Birleşik Krallık’ın muhafazakar yönetimi

Birleşik Krallık’ın muhafazakar hükümeti ülkenin ekonomik teamüllerini sarsan kararlar aldıkça, eleştirilerin dozu da giderek yükseliyor.

Muhafazakarlara oy verdiğini söyleyen kesimler bile, son dönemde alınan kararların Britanya ekonomisini ‘başka tekellere’ kaptırdığı için kızgın gözüküyorlar. İnsanlar, kızgınlıklarını sadece siyasal ortamlarda ve siyaset kurumlarıyla göstermiyorlar bu ülkede. Sosyal alan, eleştiri ve tepkinin esas sahası. Örneğin ülke genelinde faaliyet sürdüren bir marketler zinciri tüm marketler içinde son iki yılda en fazla kar sağlayan kuruluş olmuş. Bu marketin özelliği, bir tür işçi kooperatifi gibi kurulmuş olması. Her işçi hissedar, hani tek bir sahibi bulunmuyor. Satılan malların fiyatları pek işçi kuruluşuna uygun değil, yani daha ucuz ürün satan bir sürü market var; tabi daha pahalısını da.

İnsanlar, alışverişlerini bu marketten yapmaya ve sabah çaylarını da içindeki mekanlarda içmeye yönelmişler. Mağaza yöneticileri, durumu iktidara yönelik tepki sonucu olarak yorumluyorlar.

Eğitim sektörü

Muhafazakar iktidarın aldığı kararlardan birisi, Birleşik Krallık’ın en önemli gelir kaynaklarından birisi olan yüksek eğitim alanını ‘özel’ üniversitelere açmak olmuş. Çoğu ABD merkezli bir dizi büyük şirket, bu karlı alana yönelmiş ve daha önce kolej olarak adlandırılan yerlerin üniversiteye dönüşmesi için, iddiaya göre, başbakana ‘baskı’ yapılmış. Önce bu yönde bir yasa değişikliği yapılmış, ardından önceleri kolej yöneticisi sonradan rektör olan kişiler de bu büyük şirketlerle pazarlıklar yürüten iş adamlarına dönüşmüşler.

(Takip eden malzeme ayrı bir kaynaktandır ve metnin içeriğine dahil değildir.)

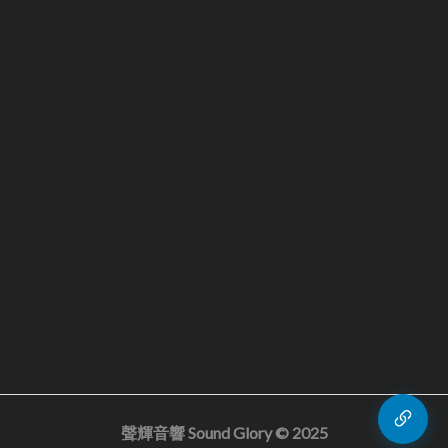
聲輝音響 Sound Glory © 2025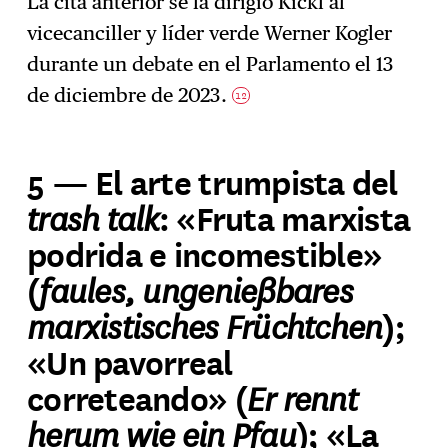
La cita anterior se la dirigió Kickl al
vicecanciller y líder verde Werner Kogler
durante un debate en el Parlamento el 13
de diciembre de 2023.
12
5 — El arte trumpista del
trash talk
: «Fruta marxista
podrida e incomestible»
faules, ungenießbares
(
marxistisches Früchtchen
);
«Un pavorreal
Er rennt
correteando» (
herum wie ein Pfau
); «La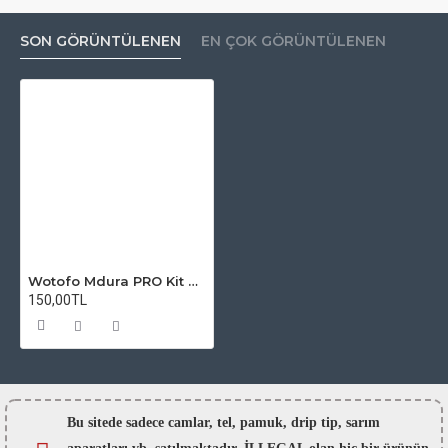
SON GÖRÜNTÜLENEN
EN ÇOK GÖRÜNTÜLENEN
Wotofo Mdura PRO Kit Atomizer Camı
150,00TL
Bu sitede sadece camlar,
tel, pamuk, drip tip, sarım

Rektörlerin bu işten büyük kazanç sağladıkları iddiası varsa da, esas sorun bu firmaların eğitim piyasasına girmesiyle Oxford ve Cambridge gibi köklü üniversiteleri bile fazlasıyla sarsmış. Zira, öğrenciyi müşteri gibi gören üniversite sayısı arttıkça, fiyatlar düşmemiş ama eğitim kalitesi fevkalade düşmüş.

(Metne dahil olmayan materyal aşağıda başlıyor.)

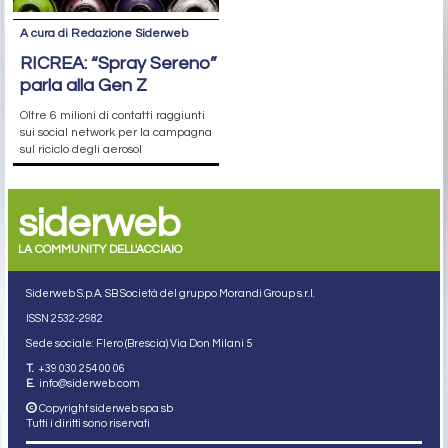
A cura di Redazione Siderweb
RICREA: “Spray Sereno”
parla alla Gen Z
Oltre 6 milioni di contatti raggiunti
sui social network per la campagna
sul riciclo degli aerosol
siderweb
LA COMMUNITY DELL'ACCIAIO
Siderweb S.p.A. SB Società del gruppo Morandi Group s.r.l.
ISSN 2532
-2982
Sede sociale: Flero (Brescia) Via Don Milani 5
T.
+39 030 254 00 06
E.
info@siderweb.com
Copyright siderweb spa sb
Tutti i diritti sono riservati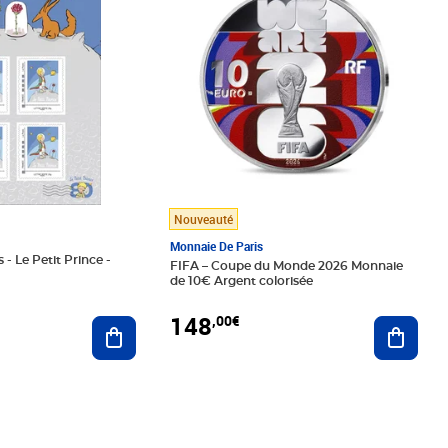
Nouveauté
Monnaie De Paris
 - Le Petit Prince -
FIFA – Coupe du Monde 2026 Monnaie
de 10€ Argent colorisée
148
,00€
Ajouter au panier
Ajoute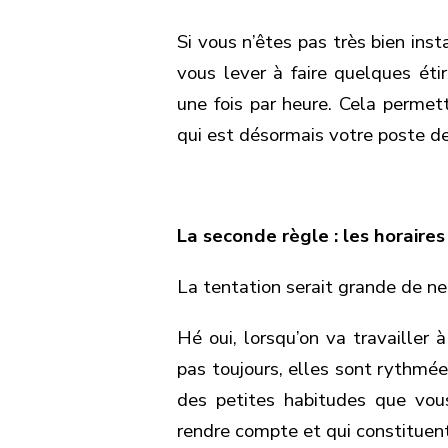
Si vous n’êtes pas très bien inst
vous lever à faire quelques ét
une fois par heure. Cela permet
qui est désormais votre poste de
La seconde règle : les horaires
La tentation serait grande de ne
Hé oui, lorsqu’on va travailler 
pas toujours, elles sont rythmé
des petites habitudes que vo
rendre compte et qui constituent 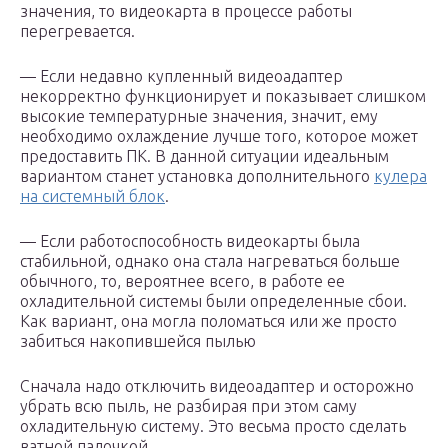
значения, то видеокарта в процессе работы
перегревается.
— Если недавно купленный видеоадаптер
некорректно функционирует и показывает слишком
высокие температурные значения, значит, ему
необходимо охлаждение лучше того, которое может
предоставить ПК. В данной ситуации идеальным
вариантом станет установка дополнительного
кулера
на системный блок
.
— Если работоспособность видеокарты была
стабильной, однако она стала нагреваться больше
обычного, то, вероятнее всего, в работе ее
охладительной системы были определенные сбои.
Как вариант, она могла поломаться или же просто
забиться накопившейся пылью
Сначала надо отключить видеоадаптер и осторожно
убрать всю пыль, не разбирая при этом саму
охладительную систему. Это весьма просто сделать
ватной палочкой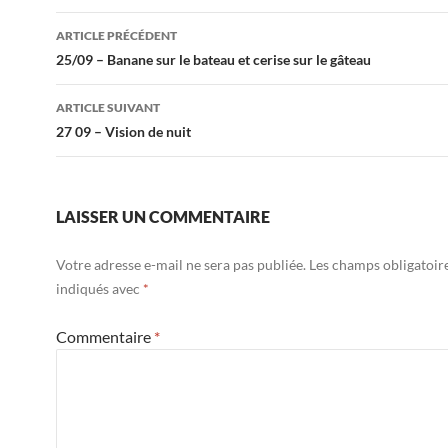
Navigation
ARTICLE PRÉCÉDENT
des
25/09 – Banane sur le bateau et cerise sur le gâteau
articles
ARTICLE SUIVANT
27 09 – Vision de nuit
LAISSER UN COMMENTAIRE
Votre adresse e-mail ne sera pas publiée.
Les champs obligatoir
indiqués avec
*
Commentaire
*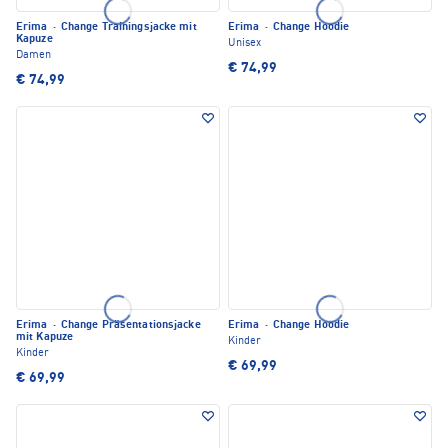
Erima
·
Change Trainingsjacke mit
Erima
·
Change Hoodie
Kapuze
Unisex
Damen
€ 74,99
€ 74,99
Erima
·
Change Präsentationsjacke
Erima
·
Change Hoodie
mit Kapuze
Kinder
Kinder
€ 69,99
€ 69,99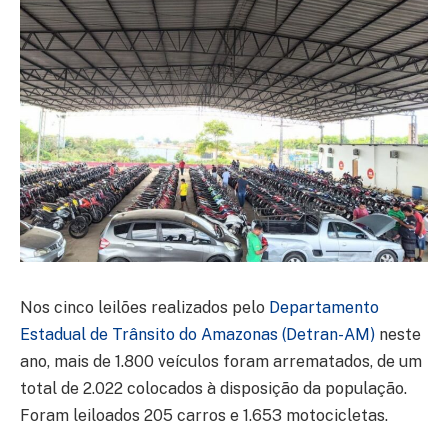
Nos cinco leilões realizados pelo
Departamento
Estadual de Trânsito do Amazonas (Detran-AM)
neste
ano, mais de 1.800 veículos foram arrematados, de um
total de 2.022 colocados à disposição da população.
Foram leiloados 205 carros e 1.653 motocicletas.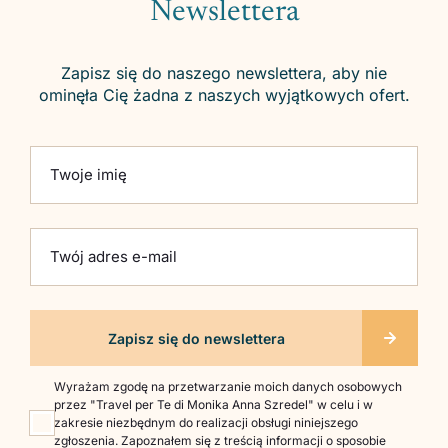
Newslettera
Zapisz się do naszego newslettera, aby nie
ominęła Cię żadna z naszych wyjątkowych ofert.
Please leave this field empty.
Twoje imię
Twój adres e-mail
Wyrażam zgodę na przetwarzanie moich danych osobowych
przez "Travel per Te di Monika Anna Szredel" w celu i w
zakresie niezbędnym do realizacji obsługi niniejszego
zgłoszenia. Zapoznałem się z treścią informacji o sposobie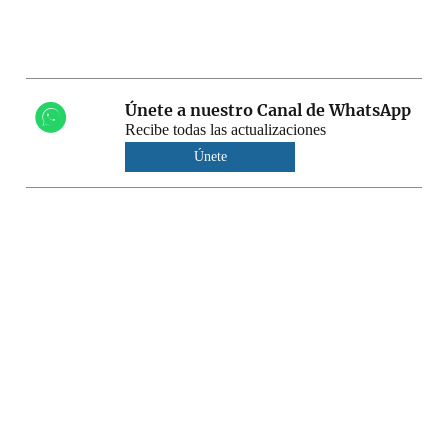
Únete a nuestro Canal de WhatsApp
Recibe todas las actualizaciones
Únete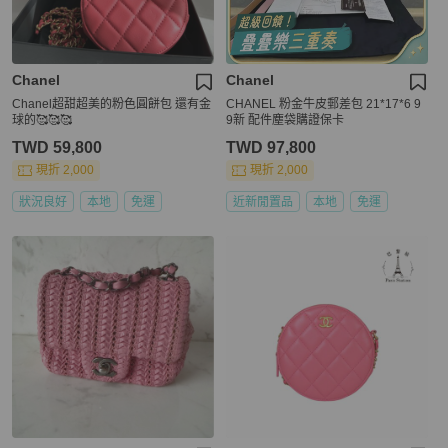
Chanel
Chanel
Chanel超甜超美的粉色圓餅包 還有金
CHANEL 粉金牛皮郵差包 21*17*6 9
球的🥰🥰🥰
9新 配件塵袋購證保卡
TWD 59,800
TWD 97,800
現折 2,000
現折 2,000
狀況良好
本地
免運
近新閒置品
本地
免運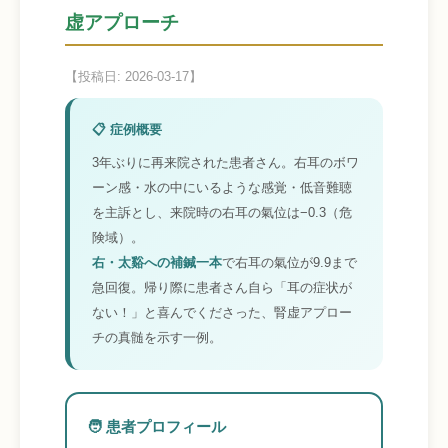
虚アプローチ
【投稿日: 2026-03-17】
📋 症例概要
3年ぶりに再来院された患者さん。右耳のボワ
ーン感・水の中にいるような感覚・低音難聴
を主訴とし、来院時の右耳の氣位は−0.3（危
険域）。
右・太谿への補鍼一本
で右耳の氣位が9.9まで
急回復。帰り際に患者さん自ら「耳の症状が
ない！」と喜んでくださった、腎虚アプロー
チの真髄を示す一例。
🧑 患者プロフィール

Bu yasayla birlikte, muhafazakar iktidar bir başka şey daha yapmış ve ‘yabancı öğrenci’lere verilen vize sürelerini bir yılın altına indirmiş. AB üyesi vatandaşlar hariç, bu kısıtlama bir tek Japon vatandaşlarına uygulanmıyormuş.

Yabancılar

Ortadoğu ve Afrika ülkelerinden gelenlerin yolunu kesen bu uygulama, ülke bütçesine büyük bir zarar olarak kaydolmuş; üniversiteler ücretleri artırmış, İngiliz vatandaşları da senede 10 bin sterlin gibi ücreti ödemektense yüksek eğitimleri için Fransa ve Belçika gibi eğitimin ücretsiz olduğu yerlere yönelmişler. Giderek daha fazla Fransızca konuşan İngiliz olacağı anlaşılıyor. Ancak, İngilizler Fransızcayı Fransa’ya giderek değil, Fransa’dan gelenlerden de öğrenebilirler; zira tarım arazilerini giderek daha fazla satın alıp fiyatları iki yılda beş katına zıplatan Fransız sayısı az değil. Bu arazilerde şarap üretimi yapıyorlarmış.

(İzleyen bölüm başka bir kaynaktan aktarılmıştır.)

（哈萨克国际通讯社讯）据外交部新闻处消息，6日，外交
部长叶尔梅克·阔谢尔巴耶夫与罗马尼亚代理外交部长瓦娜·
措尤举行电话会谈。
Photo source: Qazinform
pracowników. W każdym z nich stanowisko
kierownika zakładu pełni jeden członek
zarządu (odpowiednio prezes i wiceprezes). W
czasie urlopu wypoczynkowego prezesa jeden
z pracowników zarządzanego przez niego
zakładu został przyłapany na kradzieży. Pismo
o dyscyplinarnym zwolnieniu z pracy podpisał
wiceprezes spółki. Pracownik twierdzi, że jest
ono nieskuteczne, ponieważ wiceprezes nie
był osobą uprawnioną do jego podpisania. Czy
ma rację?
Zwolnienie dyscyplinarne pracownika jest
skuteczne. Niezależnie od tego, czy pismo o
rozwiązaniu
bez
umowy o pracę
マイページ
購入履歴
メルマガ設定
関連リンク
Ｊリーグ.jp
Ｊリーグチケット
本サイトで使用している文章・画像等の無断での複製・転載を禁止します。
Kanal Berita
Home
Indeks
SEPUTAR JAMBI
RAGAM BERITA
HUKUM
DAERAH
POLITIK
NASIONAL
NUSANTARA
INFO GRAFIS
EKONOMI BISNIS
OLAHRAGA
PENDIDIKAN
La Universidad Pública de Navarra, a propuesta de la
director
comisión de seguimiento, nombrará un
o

Yerli üretici ve yerli firmalar kızgınlıklarını başbakan Cameron’un ‘ahbap’ ilişkilerini dile getirerek gösteriyorlar.

Dışarıdan az parayla gelene kapıları kapayan ama çok parayla gelene sonuna kadar açan bu hükümet, ülkesine sokmaktan imtina ettiği öğrencilerin ülkelerinde ise giderek daha fazla mal ediniyormuş. Bu mal edinilen yerlerin bir kısmının da Kıbrıs gibi statüsü sorunlu yerler olduğunu hatırlatmakta yarar bulunuyor.

Liberalizmin vatan toprağı, vahşi kapitalizmi ve muhafazakar içe kapanma yöntemlerini pek onaylamıyor gibi gözüküyor. Yanılmak mümkün, ama Birleşik Krallık’ın Fransa’yı izlemesi ve ‘sol’un iktidara gelmesi çok uzak bir ihtimal değil.